▶ **Direction a**
Convert the records into a numbered list, covering everything from the start of the records down to the line containing "v(0, -35.37) *", with both ends included. Leave out blank lines and the pictures.

──────── Supplied passage

One Spinoff That is Severely Overlooked

Meena is a member of The Motley Fool Blog Network -- entries represent the personal opinion of the blogger and are not formally edited.

Mondelez International (NASDAQ: MDLZ) is a global snack food company formerly known as Kraft Foods. Earlier this year, Mondelez spun off its North American grocery business, which now trades as Kraft Foods Group (NASDAQ: KRFT).

Mondelez’s business is expected to generate upwards of $36 billion in revenue this year, where over 80% is derived from outside of North America. We are also reinforced by Mondelez’s exposure to high-growth markets – Latin America and Asia – which should make up close to 45% of revenues. Warren Buffett remains the top fund owner of Mondelez despite an almost 50% selloff of his shares last quarter (see Warren Buffett's newest picks).

Mondelez's outlook is much better following the split, where it appears to be the quintessential growth play and Kraft Foods Group the dividend-payer - KRFT currently pays a massive dividend yield of 4.4%. Offering further growth potential for Mondelez is the integration of its 2010 acquisition of confectionery company Cadbury.

What is most intriguing about Mondelez is its overwhelmingly cheap valuation. The food company trades at 14x earnings and a P/S of only 0.9x – both the cheapest of the five food stocks mentioned here. Given Mondelez’s industry-low debt ratio of 30% and industry-high 5-year expected EPS growth, we believe that the food company should trade more in line with its peers, say an average of 1.5x sales. Placing a 1.5x P/S on Mondelez’s year-ahead top line estimates shows potential upside of 20%.

How does Mondelez stack up against key competitors?

J&J Snack Foods (NASDAQ: JJSF) pays the cheapest dividend among the five stocks listed with a yield of 1%. This food company also has the highest P/E at 22x and the lowest 5-year expected earnings growth rate (6%). This puts its PEG well above 3.0, making JJSF one of the most expensive food stocks on a valuation basis. Despite weak interest from hedge funds, billionaire Jim Simons is still one the big-name J&J investors (check out Jim Simons' top picks).

────────────────
──────── Source records

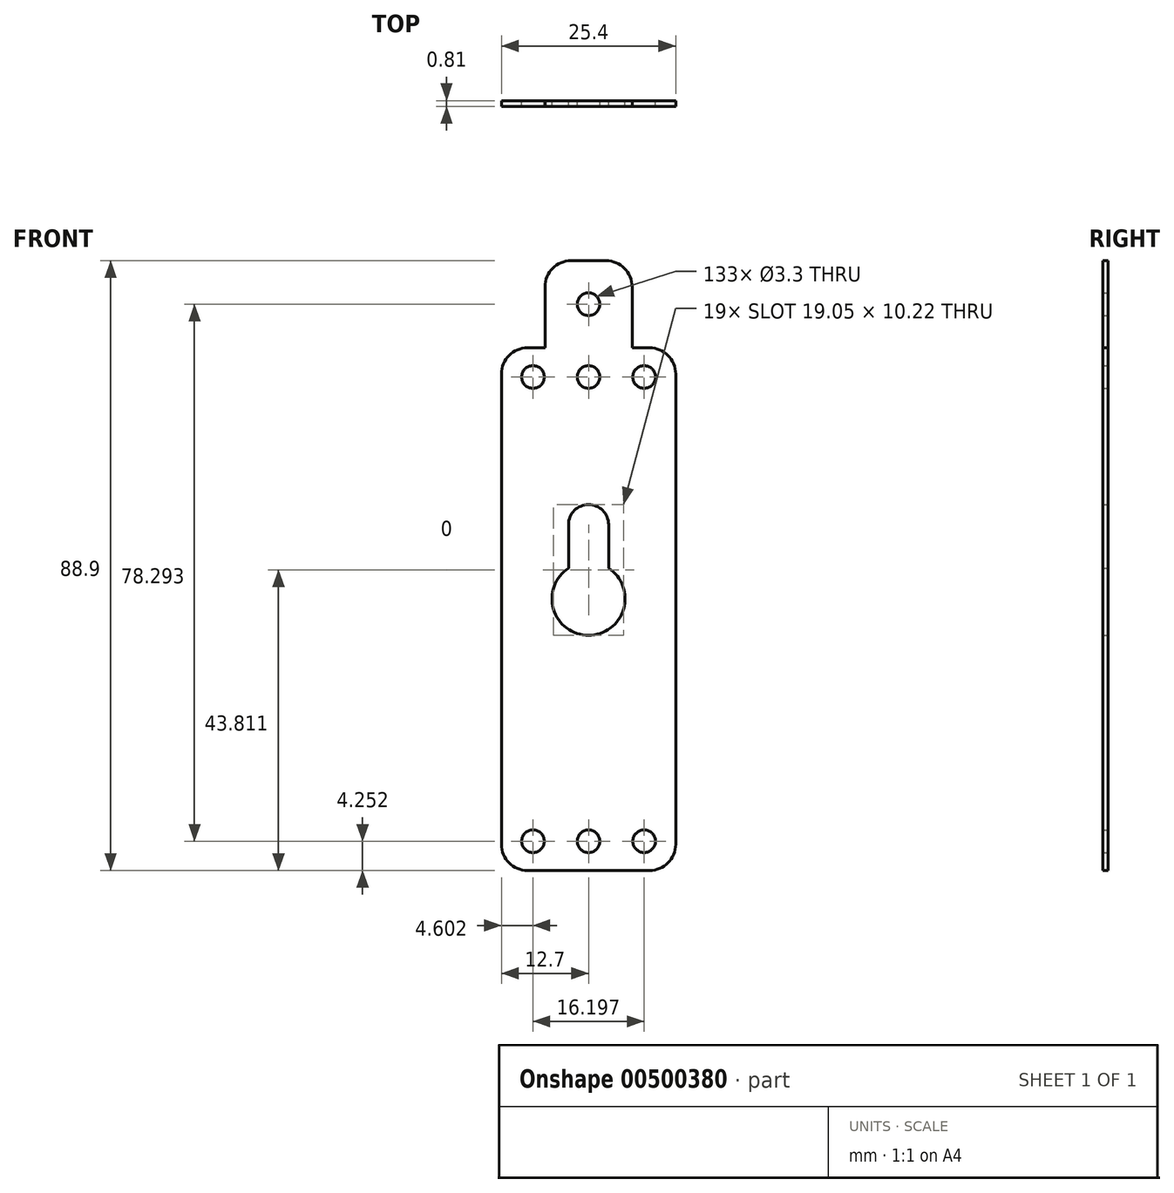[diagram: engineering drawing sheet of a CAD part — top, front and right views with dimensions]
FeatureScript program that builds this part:
annotation { "Feature Type Name" : "Feature", "Feature Type Description" : "" }
export const myFeature = defineFeature(function(context is Context, id is Id, definition is map)
    precondition{}
    {
        {
            var Q0;
            Q0=qCreatedBy(makeId("Front.planeOp"),FACE);
            var sketch = newSketch(context, id + "F0", { "sketchPlane" : qUnion([Q0])});
            skArc(sketch, "E0", {"start": v(-2.92, 4.46) * mm, "mid": v(0, -5.33) * mm, "end": v(2.92, 4.46) * mm});
            skLineSegment(sketch, "E1.left", {"start": v(2.92, 10.8) * mm, "end": v(2.92, 4.46) * mm});
            skLineSegment(sketch, "E1.right", {"start": v(-2.92, 10.8) * mm, "end": v(-2.92, 4.46) * mm});
            skArc(sketch, "E2", {"start": v(2.92, 10.8) * mm, "mid": v(0, 13.72) * mm, "end": v(-2.92, 10.8) * mm});
            skLineSegment(sketch, "E3.bottom", {"start": v(-8.9, 36.58) * mm, "end": v(8.89, 36.58) * mm});
            skLineSegment(sketch, "E3.top", {"start": v(-8.9, -39.62) * mm, "end": v(8.89, -39.62) * mm});
            skLineSegment(sketch, "E3.left", {"start": v(-12.7, 32.77) * mm, "end": v(-12.7, -35.81) * mm});
            skLineSegment(sketch, "E3.right", {"start": v(12.7, 32.77) * mm, "end": v(12.7, -35.81) * mm});
            skCircle(sketch, "E4", {"center": v(0, 32.32) * mm, "radius": 1.65 * mm});
            skCircle(sketch, "E5", {"center": v(-8.1, 32.32) * mm, "radius": 1.65 * mm});
            skCircle(sketch, "E6.MirrorC", {"center": v(8.1, 32.32) * mm, "radius": 1.65 * mm});
            skLineSegment(sketch, "E7", {"start": v(-12.7, -1.52) * mm, "end": v(12.7, -1.52) * mm, "construction": true});
            skCircle(sketch, "E8.MirrorC", {"center": v(8.1, -35.37) * mm, "radius": 1.65 * mm});
            skCircle(sketch, "E9.MirrorC", {"center": v(0, -35.37) * mm, "radius": 1.65 * mm});
            skCircle(sketch, "E10.MirrorC", {"center": v(-8.1, -35.37) * mm, "radius": 1.65 * mm});
            skPoint(sketch, "E11.visualSharp", {"position": v(-12.7, 36.58) * mm});
            skArc(sketch, "E11.filletArc", {"start": v(-8.9, 36.58) * mm, "mid": v(-11.58, 35.46) * mm, "end": v(-12.7, 32.77) * mm});
            skPoint(sketch, "E12.visualSharp", {"position": v(12.7, 36.58) * mm});
            skArc(sketch, "E12.filletArc", {"start": v(12.7, 32.77) * mm, "mid": v(11.58, 35.46) * mm, "end": v(8.89, 36.58) * mm});
            skPoint(sketch, "E13.visualSharp", {"position": v(12.7, -39.62) * mm});
            skArc(sketch, "E13.filletArc", {"start": v(8.89, -39.62) * mm, "mid": v(11.58, -38.5) * mm, "end": v(12.7, -35.81) * mm});
            skPoint(sketch, "E14.visualSharp", {"position": v(-12.7, -39.62) * mm});
            skArc(sketch, "E14.filletArc", {"start": v(-12.7, -35.81) * mm, "mid": v(-11.58, -38.5) * mm, "end": v(-8.9, -39.62) * mm});
            skLineSegment(sketch, "E15", {"start": v(0, 36.58) * mm, "end": v(0, -39.62) * mm, "construction": true});
            skPoint(sketch, "E16", {"position": v(0, -1.52) * mm});
            skLineSegment(sketch, "E17.bottom", {"start": v(-2.54, 49.28) * mm, "end": v(2.54, 49.28) * mm});
            skLineSegment(sketch, "E17.left", {"start": v(-6.35, 45.47) * mm, "end": v(-6.35, 36.58) * mm});
            skLineSegment(sketch, "E17.right", {"start": v(6.35, 45.47) * mm, "end": v(6.35, 36.58) * mm});
            skPoint(sketch, "E17.middle", {"position": v(0, 36.58) * mm});
            skPoint(sketch, "E18.orphan", {"position": v(6.35, 23.88) * mm});
            skPoint(sketch, "E19.orphan", {"position": v(-6.35, 23.88) * mm});
            skCircle(sketch, "E20", {"center": v(0, 42.93) * mm, "radius": 1.65 * mm});
            skPoint(sketch, "E21.visualSharp", {"position": v(-6.35, 49.28) * mm});
            skArc(sketch, "E21.filletArc", {"start": v(-2.54, 49.28) * mm, "mid": v(-5.23, 48.16) * mm, "end": v(-6.35, 45.47) * mm});
            skPoint(sketch, "E22.visualSharp", {"position": v(6.35, 49.28) * mm});
            skArc(sketch, "E22.filletArc", {"start": v(6.35, 45.47) * mm, "mid": v(5.23, 48.16) * mm, "end": v(2.54, 49.28) * mm});
            skLineSegment(sketch, "E23", {"start": v(-6.35, 36.58) * mm, "end": v(6.35, 49.28) * mm, "construction": true});
            skSolve(sketch);
        }
        {
            var Q0;
            Q0 = qSketchRegion(id + "F0", true);
            extrude(context, id + "F1", {"entities" : qUnion([Q0]), "depth" : 0.81 * mm});
        }
    });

────────────────

▶ **Direction b**
For each of the following statements, answer yes or no according to the passage on Mondelez, and quote the words from the passage that decide it. (i) Mondelez was formerly known as Kraft Foods. (ii) J&J Snack Foods has the lowest P/E among the five food stocks. (iii) Kraft Foods Group pays a dividend yield of 4.4%.

▶ **Complete response a**
1. [diagram: engineering drawing sheet of a CAD part — top, front and right views with dimensions]
2. FeatureScript program that builds this part:
3. annotation { "Feature Type Name" : "Feature", "Feature Type Description" : "" }
4. export const myFeature = defineFeature(function(context is Context, id is Id, definition is map)
5.     precondition{}
6.     {
7.         {
8.             var Q0;
9.             Q0=qCreatedBy(makeId("Front.planeOp"),FACE);
10.             var sketch = newSketch(context, id + "F0", { "sketchPlane" : qUnion([Q0])});
11.             skArc(sketch, "E0", {"start": v(-2.92, 4.46) * mm, "mid": v(0, -5.33) * mm, "end": v(2.92, 4.46) * mm});
12.             skLineSegment(sketch, "E1.left", {"start": v(2.92, 10.8) * mm, "end": v(2.92, 4.46) * mm});
13.             skLineSegment(sketch, "E1.right", {"start": v(-2.92, 10.8) * mm, "end": v(-2.92, 4.46) * mm});
14.             skArc(sketch, "E2", {"start": v(2.92, 10.8) * mm, "mid": v(0, 13.72) * mm, "end": v(-2.92, 10.8) * mm});
15.             skLineSegment(sketch, "E3.bottom", {"start": v(-8.9, 36.58) * mm, "end": v(8.89, 36.58) * mm});
16.             skLineSegment(sketch, "E3.top", {"start": v(-8.9, -39.62) * mm, "end": v(8.89, -39.62) * mm});
17.             skLineSegment(sketch, "E3.left", {"start": v(-12.7, 32.77) * mm, "end": v(-12.7, -35.81) * mm});
18.             skLineSegment(sketch, "E3.right", {"start": v(12.7, 32.77) * mm, "end": v(12.7, -35.81) * mm});
19.             skCircle(sketch, "E4", {"center": v(0, 32.32) * mm, "radius": 1.65 * mm});
20.             skCircle(sketch, "E5", {"center": v(-8.1, 32.32) * mm, "radius": 1.65 * mm});
21.             skCircle(sketch, "E6.MirrorC", {"center": v(8.1, 32.32) * mm, "radius": 1.65 * mm});
22.             skLineSegment(sketch, "E7", {"start": v(-12.7, -1.52) * mm, "end": v(12.7, -1.52) * mm, "construction": true});
23.             skCircle(sketch, "E8.MirrorC", {"center": v(8.1, -35.37) * mm, "radius": 1.65 * mm});
24.             skCircle(sketch, "E9.MirrorC", {"center": v(0, -35.37) * mm, "radius": 1.65 * mm});

▶ **Complete response b**
(i) Yes: "a global snack food company formerly known as Kraft Foods"
(ii) No: "This food company also has the highest P/E at 22x"
(iii) Yes: "KRFT currently pays a massive dividend yield of 4.4%"